◆ **What you should do**
Copy each line below that includes "lines".
((
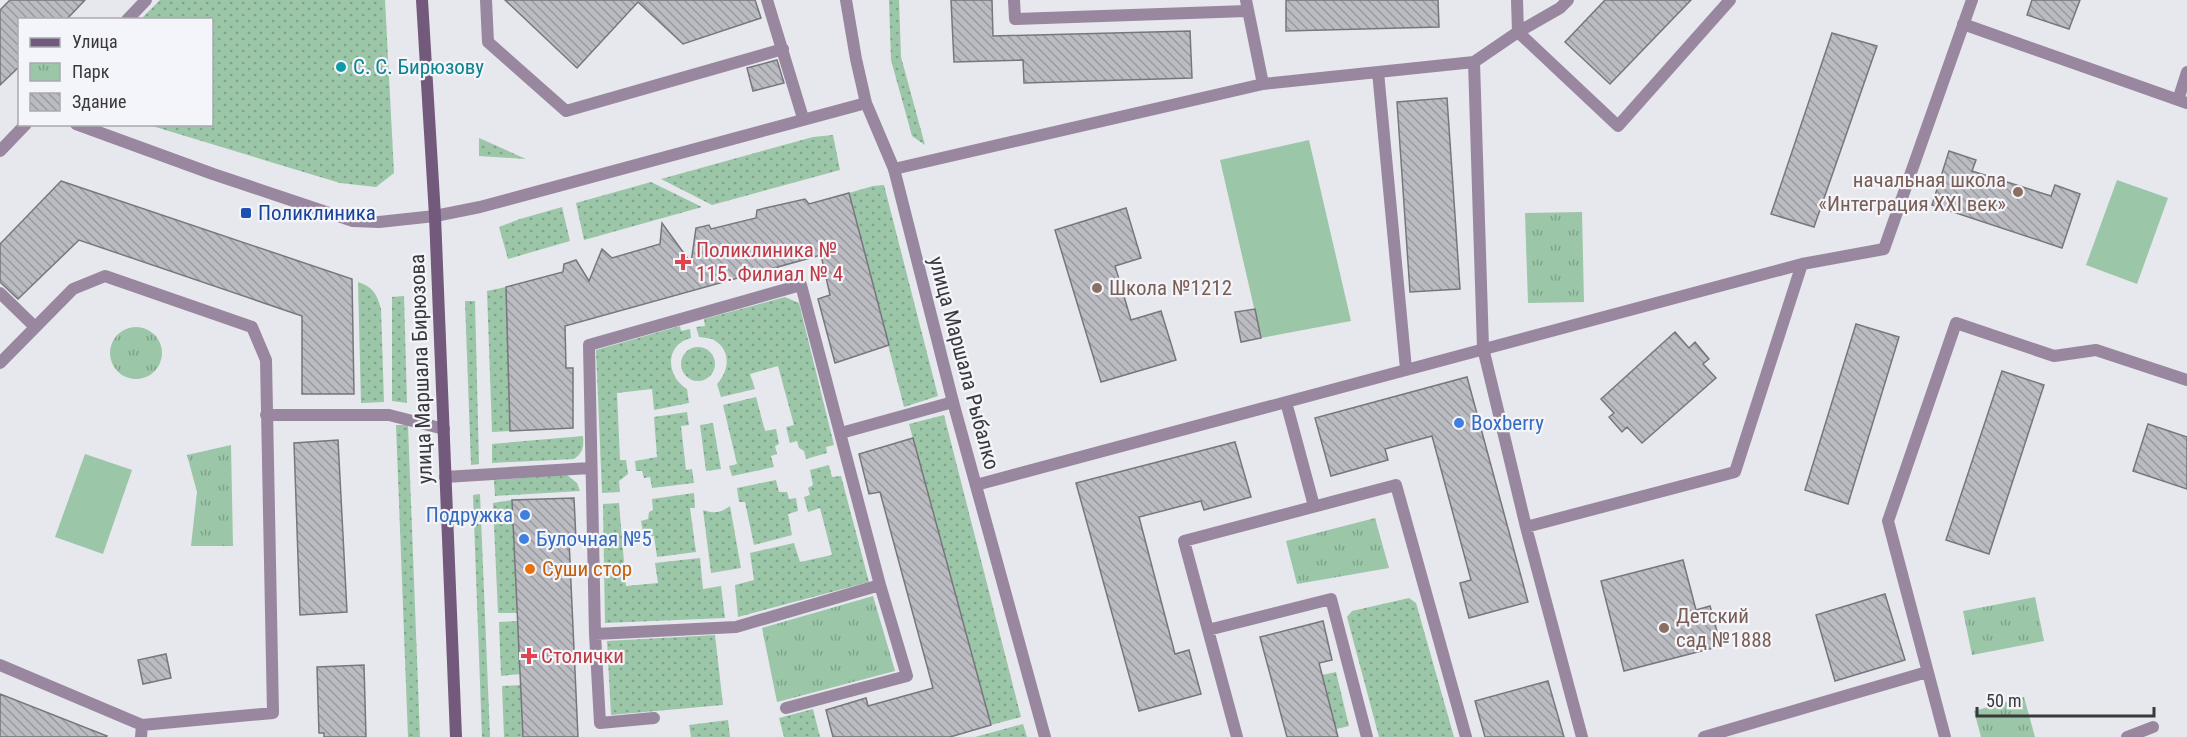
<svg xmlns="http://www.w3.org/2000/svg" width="2187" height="737" font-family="'Roboto Condensed',sans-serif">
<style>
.grass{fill:url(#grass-dots)}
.park{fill:url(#park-tufts)}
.garden{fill:#9cc6a8}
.building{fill:url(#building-back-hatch);stroke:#76767c;stroke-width:1.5}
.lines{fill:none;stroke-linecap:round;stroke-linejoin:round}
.service{stroke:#9987a0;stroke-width:12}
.tertiary{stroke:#9987a0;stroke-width:12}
.secondary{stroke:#73597c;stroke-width:12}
.culture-dot{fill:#0f9aa8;stroke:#f4f4fb;stroke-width:2}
.education-dot{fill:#8d6e63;stroke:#f4f4fb;stroke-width:2}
.transit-dot{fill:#1a4fb4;stroke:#f4f4fb;stroke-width:2}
.health-dot{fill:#e0444e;stroke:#f4f4fb;stroke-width:2}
.shop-dot{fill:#3f7fe0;stroke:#f4f4fb;stroke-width:2}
.food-dot{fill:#e8710a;stroke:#f4f4fb;stroke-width:2}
.labels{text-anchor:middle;stroke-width:4.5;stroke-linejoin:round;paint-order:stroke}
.culture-label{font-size:21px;fill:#0d838f;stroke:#f4f4fb;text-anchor:start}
.education-label{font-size:21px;fill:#785e54;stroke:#f4f4fb;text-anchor:start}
.transit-label{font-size:21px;fill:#164399;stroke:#f4f4fb;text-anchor:start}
.health-label{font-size:21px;fill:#be3a42;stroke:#f4f4fb;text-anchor:start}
.street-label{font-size:21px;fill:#39393c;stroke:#f4f4fb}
.shop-label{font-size:21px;fill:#366cbe;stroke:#f4f4fb;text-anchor:start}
.food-label{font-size:21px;fill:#c56008;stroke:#f4f4fb;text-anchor:start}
</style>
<defs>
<pattern id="grass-dots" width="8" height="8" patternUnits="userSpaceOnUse" patternTransform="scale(1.5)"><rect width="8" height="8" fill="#9cc6a8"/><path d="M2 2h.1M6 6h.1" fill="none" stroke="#80a28a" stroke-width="1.8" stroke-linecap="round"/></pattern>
<pattern id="park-tufts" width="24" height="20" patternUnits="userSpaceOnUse" patternTransform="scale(1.5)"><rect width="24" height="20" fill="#9cc6a8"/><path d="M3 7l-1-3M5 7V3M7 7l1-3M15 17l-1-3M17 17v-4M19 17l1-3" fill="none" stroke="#80a28a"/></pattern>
<pattern id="building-back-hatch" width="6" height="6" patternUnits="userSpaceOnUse" patternTransform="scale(1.5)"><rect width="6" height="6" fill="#bbbbc2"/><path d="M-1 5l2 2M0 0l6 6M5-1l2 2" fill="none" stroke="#99999f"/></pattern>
</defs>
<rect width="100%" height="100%" fill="#e7e7ee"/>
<path class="grass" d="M160 0H385L394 173 376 187 340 183 149 125 212 124V20L141 19Z
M889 0H899L901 57 925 145 912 136 891 60Z
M833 135 840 170 712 205 661 179 813 137Z
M479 138 526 159 479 156Z
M651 182 702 207 584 240 576 203Z
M884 185 938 396 904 407 849 193 873 186Z
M562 207 570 241 508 259 499 227 520 219Z
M358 282C373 287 377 294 381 309L384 402 361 403Z
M506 287 510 431 492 432 487 291Z
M404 296 407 403 392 401V297Z
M785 297 799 303 834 445 826 447 827 453 806 459 804 451 799 448 797 441 790 443 786 427 794 425 778 366 750 374 755 389 721 397 717 384C729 371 732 351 714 340 711 338 704 338 699 337L696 327 705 326 704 319Z
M465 301H475L479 464 471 465Z
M680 326 681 331 690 329 691 338C664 345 666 376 687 389L689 403 654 410 652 389 617 393 620 460H626L628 474 619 481 620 492 602 493 596 350Z
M681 364a17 17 0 1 1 34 0a17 17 0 1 1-34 0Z
M756 397 765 431 776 429 779 444 775 446 777 454 771 456 774 467 732 476 729 466 737 464 723 405Z
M687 412 689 425 681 426 686 470 692 469 694 483 652 488 650 477 644 478 642 471H636L635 461 657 457 654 417Z
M944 415 1021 717 991 725 909 424Z
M713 423 721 469 706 471 700 425Z
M396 425H408L420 737H408Z
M583 436C584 447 583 453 574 459L492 463V444Z
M829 465 832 477 841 476 869 582 738 617 735 585 754 580 750 553 794 543 800 562 832 555 820 508 808 512 804 497 810 495 808 488 813 485 810 470Z
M567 475 577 483 580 491 495 496 494 480Z
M776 480 779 492H787L789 499 796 498 798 511 788 514 792 535 754 545 745 502H739L737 488Z
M694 493 695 508H690L696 552 657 557 654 536 644 537 641 521 648 519 649 512 653 510 652 499Z
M480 494 490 737H482L473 495Z
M512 500 517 613H498L493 503Z
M619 503 626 586 658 583 655 563 700 558 703 589 721 586 725 618 605 623 603 504Z
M730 506 741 568 711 573 703 510C715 514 720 513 730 506Z
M1409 598 1416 603 1454 737H1379L1347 617 1352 611Z
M518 621 520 674 501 676 499 622Z
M715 635 723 705 611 715 607 641Z
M1336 672 1349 726 1336 729 1322 675Z
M521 685 523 737H504L502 686Z
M813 709 820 737H784L779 718Z
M728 720 730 737H691L689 725Z
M1023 724 1027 737H975Z"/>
<path class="park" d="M1582 212 1584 302 1528 303 1525 213Z
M110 353a26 26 0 1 1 52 0a26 26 0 1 1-52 0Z
M231 445 233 546H191L197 492 187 455Z
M1375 518 1389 568 1297 584 1286 541Z
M873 596 895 671 777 702 762 628Z
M2035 597 2044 641 1972 655 1963 611Z
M2024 697 2035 737H1981L1974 711Z"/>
<path class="garden" d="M1309 140 1351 321 1261 338 1220 160Z
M2117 180 2168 198 2137 284 2086 265Z
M85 454 132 470 103 554 55 537Z"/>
<path class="building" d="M10 0H85L66 20H20V66L0 85V10Z
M505 0H755L761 18 683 44 638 2 577 68Z
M951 0H992L993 36 1190 31 1192 78 1024 83 1023 60 954 62Z
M1286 0H1438L1439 27 1286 31Z
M1605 0H1691L1610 84 1565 42Z
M2032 0H2080L2069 29 2027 15Z
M1832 33 1877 46 1814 227 1771 214Z
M777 60 784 83 753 91 747 68Z
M1447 98 1460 289 1410 292 1397 102Z
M1949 151 1976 160 1972 171 2051 196 2055 185 2080 194 2062 248 1932 205Z
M61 181 352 279 354 394H302V316L79 240 18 299 0 282V244Z
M849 193 889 345 835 363 818 299 830 295 821 255 565 326 566 368H573V428L510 431 506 287 563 272 564 264 576 260 589 281 602 249 612 258 660 244 662 223 691 263 696 228 709 225 711 229 756 218 757 210 805 199 809 204Z
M1126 208 1141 258 1115 266 1131 320 1161 311 1176 360 1101 382 1055 230Z
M1255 309 1261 338 1241 342 1235 312Z
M1856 324 1899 337 1848 504 1805 490Z
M1675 332 1689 348 1695 342 1709 359 1703 364 1716 378 1642 443 1627 427 1622 432 1609 417 1614 413 1601 399Z
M2002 371 2044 385 1989 554 1946 540Z
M1467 377 1528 602 1469 618 1460 583 1471 580 1432 436 1385 449 1388 460 1331 476 1315 418Z
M2148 424 2187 437V489L2133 471Z
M913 438 991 725 950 737H833L826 710 866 698 868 706 933 688 880 492 869 494 859 454Z
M338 440 347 612 300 615 294 443Z
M1235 442 1251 497 1204 510 1201 501 1139 517 1175 654 1189 650 1201 694 1139 711 1076 483Z
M574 498 576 540H569L578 737H523L512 500Z
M1683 560 1696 610 1710 606 1721 646 1624 671 1601 581Z
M1885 594 1905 660 1835 681 1816 615Z
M1323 621 1332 660 1319 663 1338 737H1287L1260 637Z
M166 654 171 678 143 684 138 660Z
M364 665 366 737H324V733H319L317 667Z
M1548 681 1564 737H1485L1475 701Z
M0 694 107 736 106 737H0Z"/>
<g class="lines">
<path class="service" d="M486 0 488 42 566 111 783 49
M767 0 803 118
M1014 0 1015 19 1247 11
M1246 0 1263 84
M1568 0 1560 8 1518 32 1618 126 1730 0
M1963 24 2187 103
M1474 62 1483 348 1526 527 1582 737
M1378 72 1406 369
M2178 100 2187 72
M894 169 1263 84 1474 62 1518 32 1517 0
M0 293 35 327
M0 363 73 289 105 276 252 327 266 360 273 713 142 725 0 665
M1286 402 1314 506
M266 415H389L444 429
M841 433 953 402
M445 477 590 468
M976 485 1802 264 1884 249 1972 0
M1526 527 1735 472 1802 264
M1208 630 1331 599 1367 737
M595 634 600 723 654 718
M786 708 907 676 880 585 801 285 589 345 595 634 736 627 880 585
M141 737 142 725
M1237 737 1184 541 1396 485 1466 737
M1704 737 1927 672
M1945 737 1888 521 1956 323 2054 356 2096 350 2187 380
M2127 737 2153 727"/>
<path class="tertiary" d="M846 0 856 59 866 103 894 169 953 402 1045 737
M127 20 146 0
M76 124 213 174 353 221 379 222 435 216 480 207 866 103
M0 151 26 124"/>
<path class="secondary" d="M422 0 435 216 456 737"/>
</g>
<circle class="culture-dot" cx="341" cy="67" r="6"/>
<g class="education-dot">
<circle cx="2018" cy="192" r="6"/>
<circle cx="1097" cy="288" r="6"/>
<circle cx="1664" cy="628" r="6"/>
</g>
<rect class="transit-dot" x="240" y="207" width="12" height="12" rx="3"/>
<g class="health-dot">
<path d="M680 253h6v6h6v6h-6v6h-6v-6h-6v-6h6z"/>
<path d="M526 647h6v6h6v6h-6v6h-6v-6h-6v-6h6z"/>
</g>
<g class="shop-dot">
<circle cx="1459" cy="423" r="6"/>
<circle cx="525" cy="515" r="6"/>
<circle cx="524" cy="539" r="6"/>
</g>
<circle class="food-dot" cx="530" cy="569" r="6"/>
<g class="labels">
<g class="culture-label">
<text x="353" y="74">С. С. Бирюзову</text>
</g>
<g class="education-label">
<text x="2006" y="187" text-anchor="end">начальная школа<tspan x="2006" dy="24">«Интеграция XXI век»</tspan></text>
<text x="1109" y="295">Школа №1212</text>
<text x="1676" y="623">Детский<tspan x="1676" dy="24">сад №1888</tspan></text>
</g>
<g class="transit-label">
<text x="258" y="220">Поликлиника</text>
</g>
<g class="health-label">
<text x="696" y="257">Поликлиника №<tspan x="696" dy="24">115. Филиал № 4</tspan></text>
<text x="541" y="663">Столички</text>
</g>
<g class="street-label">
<text transform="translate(964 363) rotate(75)" y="7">улица Маршала Рыбалко</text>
<text transform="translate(421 369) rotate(-92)" y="7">улица Маршала Бирюзова</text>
</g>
<g class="shop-label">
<text x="1471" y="430">Boxberry</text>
<text x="513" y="522" text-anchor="end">Подружка</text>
<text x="536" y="546">Булочная №5</text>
</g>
<g class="food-label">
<text x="542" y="576">Суши стор</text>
</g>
</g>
<rect x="18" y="18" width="195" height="108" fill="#f4f4fb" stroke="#a9a9af" stroke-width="1.5"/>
<rect x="30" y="38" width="30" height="9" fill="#73597c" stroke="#a9a9af" stroke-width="1.5"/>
<text x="72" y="48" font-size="18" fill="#39393c">Улица</text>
<rect x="30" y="63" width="30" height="18" fill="url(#park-tufts)" stroke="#a9a9af" stroke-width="1.5"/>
<text x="72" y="78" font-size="18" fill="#39393c">Парк</text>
<rect x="30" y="93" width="30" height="18" fill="url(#building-back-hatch)" stroke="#a9a9af" stroke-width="1.5"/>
<text x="72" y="108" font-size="18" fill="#39393c">Здание</text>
<path d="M1977 707v9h177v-9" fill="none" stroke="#39393c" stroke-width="3"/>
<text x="1986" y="707" font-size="18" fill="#39393c" stroke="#f4f4fb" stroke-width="4.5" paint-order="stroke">50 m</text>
</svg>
))
◆ **Response to this task**
.lines{fill:none;stroke-linecap:round;stroke-linejoin:round}
<g class="lines">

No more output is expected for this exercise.